## WRITTEN TASK
Write the next few paragraphs of the opinion piece on Ireland's bank debt and the euro, starting right after its final sentence.

-- TEXT FOR ANALYSIS follows --

Have you ever heard the expression “marry me now, the love will come later”? In the old days when a couple was forced together by the matchmaker, this gradual process of emotional osmosis was supposed to happen as time and loneliness took their course.

Often it didn’t and, as a result, Ireland was a country of silent homes, filled with psychological terror, violence and sadness.

Watching the depressing ‘Ballroom of Romance’ on TV the other night, I couldn’t help thinking of the dilemmas facing the architects of Economic and Monetary Union (EMU). The crisis facing the euro is one of a loveless marriage where the marriage itself has amplified differences that were evident from the start.

When assessing risks that might derail this bizarre construct, central bank economists focused on the risk of governments using the monetary union to borrow all they wanted. Therefore, the rules were drafted to prevent politicians of poorer countries — those without much access to capital — taking advantage of the monetary union to increase borrowing.

The economists forgot about the banks and the private sector and EMU became a financial crackhouse for large delinquent banks in the core of the union and their mini-wannabes in the periphery.

Take Ireland today. German and French banks only hold €10bn of our sovereign debt. But they hold €74.5bn of Irish bank debt. It is no wonder that the Europeans (led by the French and the Germans) are so keen this week to stop Ireland defaulting on the bank debt.

-- TEXT FOR ANALYSIS concluded --
-- COLLECTED MATERIAL follows --

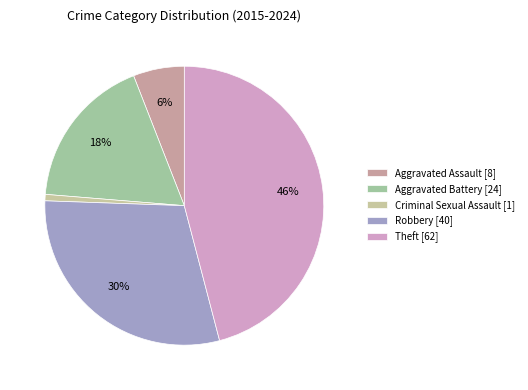

How many segments does this pie chart have?

5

-- COLLECTED MATERIAL concluded --

## ANSWER FOR THE TASK
Anyone who pointed out this banking faultline in the early years of the 2000s was told that they “didn’t understand”. Well we understood, only too well.

We knew a monetary union without a supporting political union was a hopeful matchmaking exercise. Given that the single currency had no provision for divorce, the hope was that the unaccustomed newly-weds would learn to love each other and co-operate.

Fast forward a decade and we are now in the middle of the first monumental row of the marriage and there has been little sign of love and many indications of increased acrimony.

There is a fundamental faultline in the euro because, as it is designed at present, it means there will be periodic defaults and there is absolutely nothing the guardians of the system — France and Germany — can do about it other than threaten the weaker countries with supposed sanctions.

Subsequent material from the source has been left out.